> _Task to complete_:
Write the next part of the article about the EU AI Office's draft Code of Conduct and machine-readable copyright opt-outs, starting after its last sentence.
[Start of Document text]
The European Union AI Office, established by the AI Act, last week issued a first draft of its Code of Conduct for providers of “general purpose” (i.e. foundation) models, including sections on compliance with EU copyright law, and transparency on compliance. And it would seem to settle the question of whether a reservation of rights by copyright owners, such as opting out of AI training, must be in machine-readable form to be enforceable. It does.
Here’s the relevant section:
When Signatories engage in text and data mining according to Article 2(2) of Directive (EU) 2019/790 for the development of their general-purpose AI models, they commit to ensure that they have lawful access to copyright-protected content and to identify and comply with rights reservations expressed pursuant to Article 4(3) of Directive (EU) 2019/790.
For those joining us late, Directive (EU) 2019/790, aka the Copyright Directive, permits the use of copyrighted works for text-and-data mining (TDM) in certain circumstances. But it also allows copyright owners to opt out of having their works used in TDM by expressly “reserving” their rights (Article 4(3)).
The Code of Conduct is intended to provide guidance to AI developers on best practices for demonstrating compliance with the requirements imposed on them by the AI Act. That includes, as here, complying with the Copyright Directive, which means complying with valid TDM opt-out assertions.
To satisfy the requirement to comply with TDM op-outs, the Code stipulates, developers must:
[O]nly employ crawlers that read and follow instructions expressed in accordance with the Robot Exclusion Protocol (robots.txt); and
[M]ake best efforts in accordance with widely used industry standards to identify and comply with other appropriate machine-readable means to express a rights reservation at source and/or work level… In particular, Signatories are encouraged to implement widely adopted tools that enable expressions of rights reservations at aggregate level.
No mention of complying with the kinds of Terms of Service provisions or general opt-out declarations many rights owners implemented in response to passage of the AI Act.
The catch, of course, is that the robots.txt protocol was developed long before generative AI was a thing and isn’t fully fit to purpose (although it was updated by Google earlier this year); and no other “widely used industry standards” to identify and comply with machine-readable opt-out indicators currently exist. Efforts to develop such systems are underway, but none could fairly be considered “widely used” at this point.
[End of Document text]
[Start of Available data]
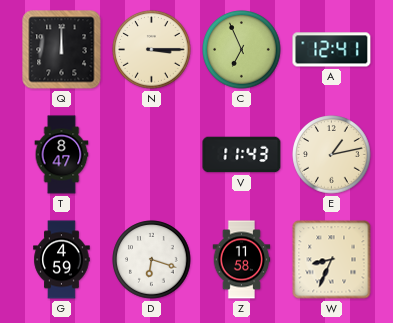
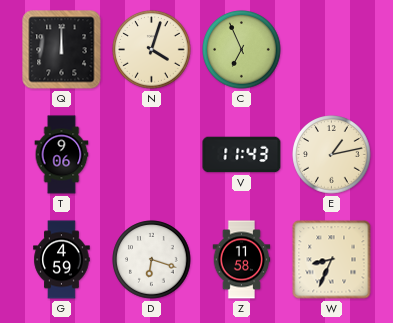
N: 3:15 -> 4:03
A: 12:41 -> none
T: 8:47 -> 9:06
[End of Available data]
> _The response_:
The Code does require general-purpose AI developers to “engage in bona fide discussions” with rights owners, standards organizations, and other stakeholders to “develop interoperable machine-readable standards to express a rights reservation.” It also says the EU Commission will convene and chair such meetings, and at some point may “issue information about state-of-the-art solutions that providers are expected to honour.”
The draft Code offers no time frame for settling on or implementing a standard. But the overall emphasis on compliance with automated, machine-readable opt-out indicators makes clear — if it wasn’t already — that the EU will let the burden fall on creators and rights owners to regulate access to their works to train AI models rather than on technology companies to affirmatively secure agreements for access before making such use.
Technology companies are not completely off the hook, however. Other provisions of the draft require developers of general-purpose AI models to:
Conduct “reasonable copyright due diligence” before entering into contracts with third-party dataset providers;
Request information from any such third party as to how it “identified and complied with,” rights reservations;
Take steps to mitigate the risk that downstream applications that integrate with a general purpose model will generate infringing output;
Avoid “overfitting” models during training that could cause them to memorize and regurgitate protected works; and
Avoid crawling and scraping sites offering pirated content.
The draft also spells out various transparency requirements for developers regarding their compliance with opt-out indicators, including:
Making public, in “broadly understood” language, up-to-date information on the measures they adopt to identify and comply with rights reservations;
Providing up-to-date information on all crawlers they deploy to collect data for training, including all their relevant robots.txt features;
Provide the AI Office, upon its request, information about the sources of data used to train, test, and validate models, and about authorizations (i.e. licenses or other permissions) to access and use the data.
It is unclear from the draft whether that last requirement is the same as, or in addition to the AI Act’s requirement that developers make public “sufficiently detailed summaries” of the data used to train their models.
On its face, the draft Code seems favorable to creators and rights owners insofar as it includes substantive copyright-compliance and monitoring measures AI developers must follow to be in compliance with the AI Act. But rights owners are likely to find the Code’s implicit adoption of an opt-out regime for AI training problematic.
As Fairly Trained founder and CEO Ed Newton-Rex noted in a recent blog post, it places a substantial administrative burden on creators; neither URL-based nor works-based opt-out indicators are effective at controlling usage of downstream copies of the works; and there is no requirement that models be retrained if works are opted out after the initial training and release.
The draft, of course, is just that: a draft, a work-in-progress. Stakeholders and EU policymakers will now have an opportunity to bang away at the code and bang on about their views. The AI Act stipulates that the Code of Conduct will go through four drafting rounds before the final version is released next April.
Let the banging begin.